──────── Records shown

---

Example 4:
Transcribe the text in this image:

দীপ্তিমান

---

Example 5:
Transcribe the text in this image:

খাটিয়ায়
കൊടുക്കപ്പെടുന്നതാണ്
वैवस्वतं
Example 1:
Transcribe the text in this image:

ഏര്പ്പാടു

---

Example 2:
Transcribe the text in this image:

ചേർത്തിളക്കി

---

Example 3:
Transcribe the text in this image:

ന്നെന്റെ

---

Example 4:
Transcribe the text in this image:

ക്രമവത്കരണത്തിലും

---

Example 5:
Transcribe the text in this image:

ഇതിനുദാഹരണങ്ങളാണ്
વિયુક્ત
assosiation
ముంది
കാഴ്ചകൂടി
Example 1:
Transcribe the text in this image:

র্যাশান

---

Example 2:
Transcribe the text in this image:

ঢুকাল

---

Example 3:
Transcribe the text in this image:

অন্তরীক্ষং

────────────────

- [What you have to do]
The entire listing needs to be output again, exactly, please.

- [Answer section]
---

Example 4:
Transcribe the text in this image:

দীপ্তিমান

---

Example 5:
Transcribe the text in this image:

খাটিয়ায়
കൊടുക്കപ്പെടുന്നതാണ്
वैवस्वतं
Example 1:
Transcribe the text in this image:

ഏര്പ്പാടു

---

Example 2:
Transcribe the text in this image:

ചേർത്തിളക്കി

---

Example 3:
Transcribe the text in this image:

ന്നെന്റെ

---

Example 4:
Transcribe the text in this image:

ക്രമവത്കരണത്തിലും

---

Example 5:
Transcribe the text in this image:

ഇതിനുദാഹരണങ്ങളാണ്
વિયુક્ત
assosiation
ముంది
കാഴ്ചകൂടി
Example 1:
Transcribe the text in this image:

র্যাশান

---

Example 2:
Transcribe the text in this image:

ঢুকাল

---

Example 3:
Transcribe the text in this image:

অন্তরীক্ষং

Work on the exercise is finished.